:: Job item ::
Starting with the line that contains "(gelf udp input)" and going on through the line that contains "docker run -d" in the items below, put each of those lines into a JSON list of strings, one string per line. Leave blank lines out of the list.
━━ Source data
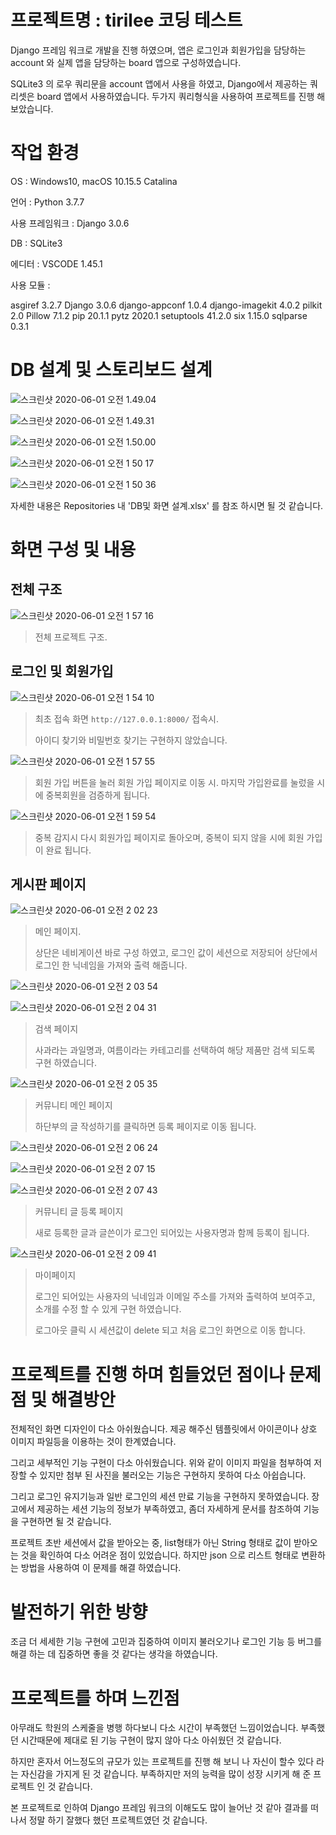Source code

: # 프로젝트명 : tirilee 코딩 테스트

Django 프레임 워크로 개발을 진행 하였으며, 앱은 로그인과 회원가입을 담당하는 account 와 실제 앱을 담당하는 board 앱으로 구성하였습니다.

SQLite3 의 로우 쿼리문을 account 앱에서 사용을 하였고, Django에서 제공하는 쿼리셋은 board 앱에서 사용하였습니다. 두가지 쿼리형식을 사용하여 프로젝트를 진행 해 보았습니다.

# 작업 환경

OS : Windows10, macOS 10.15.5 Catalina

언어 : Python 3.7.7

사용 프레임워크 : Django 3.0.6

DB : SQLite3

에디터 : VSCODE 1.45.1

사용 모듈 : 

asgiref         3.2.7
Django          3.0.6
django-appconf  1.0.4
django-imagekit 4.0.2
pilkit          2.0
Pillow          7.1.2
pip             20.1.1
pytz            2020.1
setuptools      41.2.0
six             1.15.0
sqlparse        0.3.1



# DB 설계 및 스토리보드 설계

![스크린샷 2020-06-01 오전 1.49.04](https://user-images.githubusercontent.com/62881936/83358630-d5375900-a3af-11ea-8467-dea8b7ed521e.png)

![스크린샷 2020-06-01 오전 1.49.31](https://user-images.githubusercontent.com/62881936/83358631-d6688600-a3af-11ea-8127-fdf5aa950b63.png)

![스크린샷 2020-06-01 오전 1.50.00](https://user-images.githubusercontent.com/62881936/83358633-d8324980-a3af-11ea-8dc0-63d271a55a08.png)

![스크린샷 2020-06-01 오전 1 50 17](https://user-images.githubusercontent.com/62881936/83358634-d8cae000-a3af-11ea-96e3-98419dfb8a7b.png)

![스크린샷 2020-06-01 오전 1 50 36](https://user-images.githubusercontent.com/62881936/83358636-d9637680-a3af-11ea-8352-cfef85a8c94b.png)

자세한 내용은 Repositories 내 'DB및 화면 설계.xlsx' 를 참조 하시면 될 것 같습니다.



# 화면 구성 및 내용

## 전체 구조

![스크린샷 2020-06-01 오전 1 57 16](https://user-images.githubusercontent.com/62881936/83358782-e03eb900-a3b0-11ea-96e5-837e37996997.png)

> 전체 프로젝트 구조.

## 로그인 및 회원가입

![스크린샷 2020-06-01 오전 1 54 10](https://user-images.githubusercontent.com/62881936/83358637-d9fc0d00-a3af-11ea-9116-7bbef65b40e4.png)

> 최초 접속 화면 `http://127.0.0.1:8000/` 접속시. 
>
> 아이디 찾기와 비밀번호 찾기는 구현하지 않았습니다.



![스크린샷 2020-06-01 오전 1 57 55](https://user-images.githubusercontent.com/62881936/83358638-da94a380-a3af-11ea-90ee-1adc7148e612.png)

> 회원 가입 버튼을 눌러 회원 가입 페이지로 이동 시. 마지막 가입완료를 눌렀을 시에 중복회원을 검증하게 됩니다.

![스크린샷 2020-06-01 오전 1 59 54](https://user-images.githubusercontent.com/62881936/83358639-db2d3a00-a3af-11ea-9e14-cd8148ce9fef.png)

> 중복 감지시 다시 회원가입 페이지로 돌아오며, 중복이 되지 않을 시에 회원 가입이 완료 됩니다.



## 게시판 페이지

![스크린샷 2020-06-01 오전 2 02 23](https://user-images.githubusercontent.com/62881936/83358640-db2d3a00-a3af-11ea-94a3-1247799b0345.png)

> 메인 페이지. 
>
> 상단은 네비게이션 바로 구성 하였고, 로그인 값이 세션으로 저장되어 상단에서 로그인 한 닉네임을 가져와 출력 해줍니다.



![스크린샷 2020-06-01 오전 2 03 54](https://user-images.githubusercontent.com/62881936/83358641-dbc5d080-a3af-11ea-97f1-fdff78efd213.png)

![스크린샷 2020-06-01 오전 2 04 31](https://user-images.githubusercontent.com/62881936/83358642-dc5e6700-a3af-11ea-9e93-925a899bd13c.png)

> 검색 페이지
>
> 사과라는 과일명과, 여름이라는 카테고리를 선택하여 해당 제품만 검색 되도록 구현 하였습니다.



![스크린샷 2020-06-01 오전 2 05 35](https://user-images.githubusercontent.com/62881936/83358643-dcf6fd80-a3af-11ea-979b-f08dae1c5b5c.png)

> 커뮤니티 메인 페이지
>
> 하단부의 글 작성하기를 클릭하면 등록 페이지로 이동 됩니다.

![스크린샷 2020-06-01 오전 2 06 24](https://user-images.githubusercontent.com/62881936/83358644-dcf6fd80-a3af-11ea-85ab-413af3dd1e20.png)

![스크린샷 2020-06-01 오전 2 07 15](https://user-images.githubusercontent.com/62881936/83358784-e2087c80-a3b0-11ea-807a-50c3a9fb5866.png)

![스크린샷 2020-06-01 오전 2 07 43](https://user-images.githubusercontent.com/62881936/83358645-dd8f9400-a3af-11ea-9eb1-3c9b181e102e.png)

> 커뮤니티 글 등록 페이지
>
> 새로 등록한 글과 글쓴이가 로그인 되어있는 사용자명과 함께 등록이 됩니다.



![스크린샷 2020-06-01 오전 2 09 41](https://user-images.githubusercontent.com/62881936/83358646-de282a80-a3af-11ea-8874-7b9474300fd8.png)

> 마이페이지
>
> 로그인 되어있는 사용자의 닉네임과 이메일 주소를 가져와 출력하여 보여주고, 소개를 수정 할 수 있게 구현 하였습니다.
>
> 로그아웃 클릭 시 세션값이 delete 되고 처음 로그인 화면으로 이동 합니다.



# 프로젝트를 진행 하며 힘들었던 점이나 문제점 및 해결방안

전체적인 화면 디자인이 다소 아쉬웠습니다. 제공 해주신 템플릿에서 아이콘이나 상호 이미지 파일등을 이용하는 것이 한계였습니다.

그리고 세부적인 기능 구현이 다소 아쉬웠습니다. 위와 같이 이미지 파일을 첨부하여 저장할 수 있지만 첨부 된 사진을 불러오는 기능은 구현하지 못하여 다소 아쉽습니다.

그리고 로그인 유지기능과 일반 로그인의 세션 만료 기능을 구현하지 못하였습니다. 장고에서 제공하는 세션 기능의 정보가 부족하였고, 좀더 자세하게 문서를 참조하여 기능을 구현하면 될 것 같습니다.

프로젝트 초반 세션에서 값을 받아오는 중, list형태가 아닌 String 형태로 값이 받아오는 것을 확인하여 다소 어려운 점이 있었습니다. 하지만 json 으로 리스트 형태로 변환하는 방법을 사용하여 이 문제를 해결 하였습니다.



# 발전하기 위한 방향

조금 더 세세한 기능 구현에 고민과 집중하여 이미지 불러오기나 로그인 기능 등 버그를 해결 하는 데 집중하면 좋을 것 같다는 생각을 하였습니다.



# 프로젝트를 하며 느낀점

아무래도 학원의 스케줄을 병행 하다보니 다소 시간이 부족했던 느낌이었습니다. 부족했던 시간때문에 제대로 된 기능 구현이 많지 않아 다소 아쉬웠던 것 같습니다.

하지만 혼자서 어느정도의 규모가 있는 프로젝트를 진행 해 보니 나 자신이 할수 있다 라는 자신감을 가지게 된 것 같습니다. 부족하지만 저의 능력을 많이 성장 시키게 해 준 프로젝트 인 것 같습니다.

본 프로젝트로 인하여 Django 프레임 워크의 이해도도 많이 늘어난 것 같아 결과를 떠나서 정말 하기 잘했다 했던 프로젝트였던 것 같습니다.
━━━━
━━ Source data
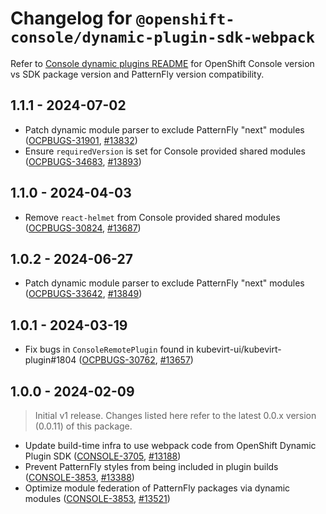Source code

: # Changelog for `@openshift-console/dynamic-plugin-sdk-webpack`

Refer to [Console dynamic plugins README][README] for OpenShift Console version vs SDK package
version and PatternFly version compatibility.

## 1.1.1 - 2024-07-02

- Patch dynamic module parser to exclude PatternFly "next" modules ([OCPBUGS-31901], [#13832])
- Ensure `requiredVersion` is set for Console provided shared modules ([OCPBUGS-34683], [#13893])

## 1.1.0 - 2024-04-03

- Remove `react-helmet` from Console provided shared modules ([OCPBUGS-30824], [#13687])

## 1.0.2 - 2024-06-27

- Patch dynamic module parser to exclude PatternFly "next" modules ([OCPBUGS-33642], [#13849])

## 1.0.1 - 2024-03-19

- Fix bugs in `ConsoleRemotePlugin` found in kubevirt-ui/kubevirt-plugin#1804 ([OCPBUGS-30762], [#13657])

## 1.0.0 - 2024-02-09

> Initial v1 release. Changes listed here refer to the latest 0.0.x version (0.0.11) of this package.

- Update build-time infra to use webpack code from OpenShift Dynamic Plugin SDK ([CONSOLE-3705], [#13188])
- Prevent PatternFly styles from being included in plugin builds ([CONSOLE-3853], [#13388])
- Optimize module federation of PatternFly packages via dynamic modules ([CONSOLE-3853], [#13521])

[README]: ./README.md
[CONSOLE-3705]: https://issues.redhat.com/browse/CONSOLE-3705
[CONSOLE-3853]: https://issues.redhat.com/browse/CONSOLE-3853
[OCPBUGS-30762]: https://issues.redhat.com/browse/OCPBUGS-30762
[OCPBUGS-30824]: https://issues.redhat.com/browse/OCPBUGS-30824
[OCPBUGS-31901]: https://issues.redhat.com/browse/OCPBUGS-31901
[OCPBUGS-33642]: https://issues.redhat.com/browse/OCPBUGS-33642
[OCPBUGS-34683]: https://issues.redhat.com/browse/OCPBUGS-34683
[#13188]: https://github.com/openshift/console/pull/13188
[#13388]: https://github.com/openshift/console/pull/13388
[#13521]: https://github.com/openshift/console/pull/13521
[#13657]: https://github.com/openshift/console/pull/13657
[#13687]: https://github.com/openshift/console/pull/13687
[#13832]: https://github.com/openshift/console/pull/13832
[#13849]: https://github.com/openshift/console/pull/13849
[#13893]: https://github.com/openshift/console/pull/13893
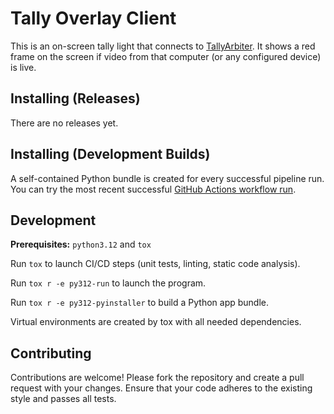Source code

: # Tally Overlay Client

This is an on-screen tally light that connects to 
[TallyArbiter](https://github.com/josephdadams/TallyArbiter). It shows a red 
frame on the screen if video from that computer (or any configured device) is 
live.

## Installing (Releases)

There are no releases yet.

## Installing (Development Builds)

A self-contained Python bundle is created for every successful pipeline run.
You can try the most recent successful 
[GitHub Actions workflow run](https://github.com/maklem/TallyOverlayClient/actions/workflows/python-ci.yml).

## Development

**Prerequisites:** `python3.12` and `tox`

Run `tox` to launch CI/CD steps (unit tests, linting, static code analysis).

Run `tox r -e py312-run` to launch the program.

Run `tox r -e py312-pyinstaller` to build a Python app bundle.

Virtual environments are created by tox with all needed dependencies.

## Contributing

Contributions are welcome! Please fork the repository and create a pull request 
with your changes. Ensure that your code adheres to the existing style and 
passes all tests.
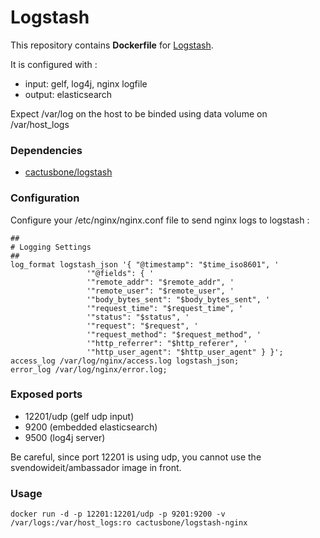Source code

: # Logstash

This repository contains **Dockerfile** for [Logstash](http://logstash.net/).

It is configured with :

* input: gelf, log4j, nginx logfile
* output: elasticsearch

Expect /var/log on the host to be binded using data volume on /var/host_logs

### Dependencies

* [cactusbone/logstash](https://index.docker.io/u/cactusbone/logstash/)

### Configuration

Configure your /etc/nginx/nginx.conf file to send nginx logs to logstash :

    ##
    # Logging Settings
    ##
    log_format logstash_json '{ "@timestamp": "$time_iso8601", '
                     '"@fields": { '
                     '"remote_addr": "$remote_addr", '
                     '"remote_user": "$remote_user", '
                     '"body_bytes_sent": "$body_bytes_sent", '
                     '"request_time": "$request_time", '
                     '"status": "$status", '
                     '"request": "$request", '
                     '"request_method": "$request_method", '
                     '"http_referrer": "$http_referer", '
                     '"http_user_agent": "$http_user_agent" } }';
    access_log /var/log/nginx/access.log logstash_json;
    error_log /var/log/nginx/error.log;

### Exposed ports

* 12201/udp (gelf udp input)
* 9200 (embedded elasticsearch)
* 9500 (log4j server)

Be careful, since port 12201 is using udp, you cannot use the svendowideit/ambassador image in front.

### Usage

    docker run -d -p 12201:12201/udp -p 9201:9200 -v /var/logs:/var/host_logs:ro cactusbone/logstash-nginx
━━━━
━━ Source data
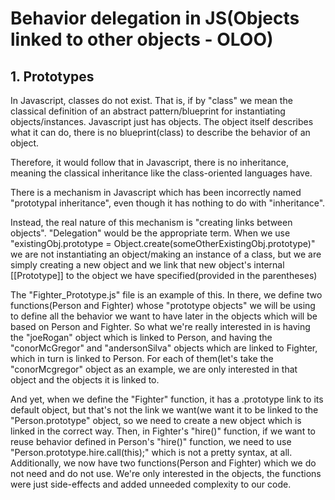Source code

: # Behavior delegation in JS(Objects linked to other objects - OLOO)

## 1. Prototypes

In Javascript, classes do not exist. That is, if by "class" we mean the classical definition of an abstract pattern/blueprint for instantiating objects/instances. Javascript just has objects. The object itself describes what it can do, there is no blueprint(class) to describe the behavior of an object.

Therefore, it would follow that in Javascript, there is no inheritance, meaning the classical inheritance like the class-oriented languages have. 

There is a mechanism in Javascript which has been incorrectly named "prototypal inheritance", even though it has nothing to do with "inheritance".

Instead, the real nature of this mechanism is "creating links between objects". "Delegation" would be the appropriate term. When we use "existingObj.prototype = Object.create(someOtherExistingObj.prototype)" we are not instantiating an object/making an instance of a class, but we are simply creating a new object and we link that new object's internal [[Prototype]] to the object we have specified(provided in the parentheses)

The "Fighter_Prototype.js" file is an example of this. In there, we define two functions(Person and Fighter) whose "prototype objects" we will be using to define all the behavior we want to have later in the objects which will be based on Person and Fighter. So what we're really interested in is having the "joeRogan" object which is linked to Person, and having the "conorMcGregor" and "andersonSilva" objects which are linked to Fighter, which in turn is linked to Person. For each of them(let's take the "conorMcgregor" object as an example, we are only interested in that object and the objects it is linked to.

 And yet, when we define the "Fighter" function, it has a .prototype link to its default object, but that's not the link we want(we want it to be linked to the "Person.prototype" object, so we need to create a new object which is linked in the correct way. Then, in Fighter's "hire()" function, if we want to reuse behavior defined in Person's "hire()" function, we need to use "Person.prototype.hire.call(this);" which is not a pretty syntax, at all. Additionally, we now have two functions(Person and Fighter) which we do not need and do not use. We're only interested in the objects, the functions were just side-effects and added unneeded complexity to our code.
━━━━
:: Answer for this exercise ::
[
  "* 12201/udp (gelf udp input)",
  "* 9200 (embedded elasticsearch)",
  "* 9500 (log4j server)",
  "Be careful, since port 12201 is using udp, you cannot use the svendowideit/ambassador image in front.",
  "### Usage",
  "    docker run -d -p 12201:12201/udp -p 9201:9200 -v /var/logs:/var/host_logs:ro cactusbone/logstash-nginx"
]